Royal Caribbean (NYSE:RCL) continues to struggle navigating the coronavirus pandemic's shoals, posting deeper-than-expected losses in its Q2 2020 earnings report. Adjusted earnings per share amounted to a $6.13 loss, $1.42 worse than consensus estimates of a $4.71 loss per share, according to Zacks Equity Research.
Turning from the 30.2% negative earnings surprise in EPS to revenue, Royal Caribbean's sales of $175.61 million, down 93.8% year over year, managed to beat analyst expectations by 237.8%. The figures come against the background of Royal Caribbean and other cruise lines voluntarily pushing their sailing-resumption date back to November.
Despite the pause, Royal Caribbean reported $107.0 million in passenger ticket revenue for the three months ending June 30. While possibly partly due to advance bookings, the company also reports "onboard and other revenues" of $68.6 million.

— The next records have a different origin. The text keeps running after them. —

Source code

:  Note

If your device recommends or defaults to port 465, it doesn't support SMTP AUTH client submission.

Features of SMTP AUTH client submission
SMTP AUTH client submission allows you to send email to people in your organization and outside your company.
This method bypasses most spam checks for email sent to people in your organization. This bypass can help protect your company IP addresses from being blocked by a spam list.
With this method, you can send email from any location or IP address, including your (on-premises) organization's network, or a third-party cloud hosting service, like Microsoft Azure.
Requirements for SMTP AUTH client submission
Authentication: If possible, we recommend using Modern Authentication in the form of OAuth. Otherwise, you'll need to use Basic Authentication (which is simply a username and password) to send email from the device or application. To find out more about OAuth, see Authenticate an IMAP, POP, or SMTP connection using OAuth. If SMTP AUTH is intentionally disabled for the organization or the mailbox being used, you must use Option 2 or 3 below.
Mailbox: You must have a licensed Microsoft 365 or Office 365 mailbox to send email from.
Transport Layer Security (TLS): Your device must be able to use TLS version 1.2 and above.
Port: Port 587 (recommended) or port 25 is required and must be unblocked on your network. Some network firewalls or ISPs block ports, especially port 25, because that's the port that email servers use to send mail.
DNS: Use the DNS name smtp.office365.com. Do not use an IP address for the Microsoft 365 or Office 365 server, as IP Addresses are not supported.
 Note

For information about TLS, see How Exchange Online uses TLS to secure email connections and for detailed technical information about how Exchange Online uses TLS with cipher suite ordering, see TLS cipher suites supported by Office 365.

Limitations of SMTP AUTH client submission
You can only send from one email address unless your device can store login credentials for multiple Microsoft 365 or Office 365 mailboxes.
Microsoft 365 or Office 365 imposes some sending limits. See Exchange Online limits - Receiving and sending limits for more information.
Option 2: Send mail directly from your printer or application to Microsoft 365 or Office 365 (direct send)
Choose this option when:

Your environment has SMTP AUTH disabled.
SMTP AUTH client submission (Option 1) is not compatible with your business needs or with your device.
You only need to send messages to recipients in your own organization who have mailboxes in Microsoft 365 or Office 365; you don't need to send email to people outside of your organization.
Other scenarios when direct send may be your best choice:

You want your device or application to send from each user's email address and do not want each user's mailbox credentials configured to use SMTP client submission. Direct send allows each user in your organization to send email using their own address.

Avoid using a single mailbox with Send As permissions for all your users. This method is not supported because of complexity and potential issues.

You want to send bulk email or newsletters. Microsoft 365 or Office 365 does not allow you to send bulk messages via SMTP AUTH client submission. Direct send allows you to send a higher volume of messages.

A note in the press release says that because of a "three-month reporting lag, we include Silversea Cruises' result of operations from January 1 through March 31 for the quarters ended June 30, 2020, and 2019." Silversea is a luxury line acquired by Royal Caribbean in 2018. Q2's earnings surprise might result partly from Silversea earnings during the year's first three months, though Royal Caribbean does not break out its specific contribution to Q2 figures.
Royal Caribbean says it is currently burning $250 million to $290 million in cash monthly. CFO Jason T. Liberty said, "We have accessed the capital market in an opportunistic manner and continue to aggressively manage our spend," adding that the company is "prepared to navigate a volatile period' while making decisions that position it well for a recovery.